**Brief**. All lines after the one containing "す。19階建ての建物もお探ししますので、ご安心ください。アイナハウ" are needed, along with that line itself. Please repeat them exactly through the end of the entries.

--- Material to process Enclosed Below ---

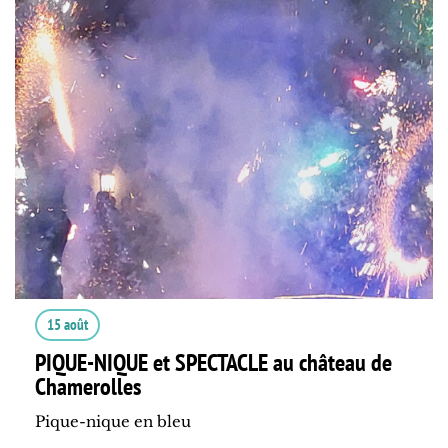
15 août
PIQUE-NIQUE et SPECTACLE au château de
Chamerolles
Pique-nique en bleu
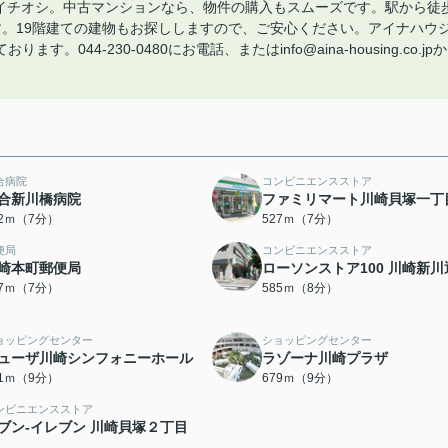
がイチオシ。中古マンションなら、物件の購入もスムーズです。駅から徒
す。19階建ての建物もお探ししますので、ご安心ください。アイナハウ
44-230-0480にお電話、またはinfo@aina-housing.co.jpか
合病院
コンビニエンスストア
合新川橋病院
ファミリマート川崎貝塚一丁
02ｍ（7分）
527ｍ（7分）
便局
コンビニエンスストア
崎本町郵便局
ローソンストア100 川崎新川
47ｍ（7分）
585ｍ（8分）
ョッピングセンター
ショッピングセンター
ューザ川崎シンフォニーホール
ラゾーナ川崎プラザ
61ｍ（9分）
679ｍ（9分）
ンビニエンスストア
ブン‐イレブン 川崎貝塚２丁目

--- End of Enclosed Material to process ---

**Written solution**.
す。19階建ての建物もお探ししますので、ご安心ください。アイナハウ
44-230-0480にお電話、またはinfo@aina-housing.co.jpか
合病院
コンビニエンスストア
合新川橋病院
ファミリマート川崎貝塚一丁
02ｍ（7分）
527ｍ（7分）
便局
コンビニエンスストア
崎本町郵便局
ローソンストア100 川崎新川
47ｍ（7分）
585ｍ（8分）
ョッピングセンター
ショッピングセンター
ューザ川崎シンフォニーホール
ラゾーナ川崎プラザ
61ｍ（9分）
679ｍ（9分）
ンビニエンスストア
ブン‐イレブン 川崎貝塚２丁目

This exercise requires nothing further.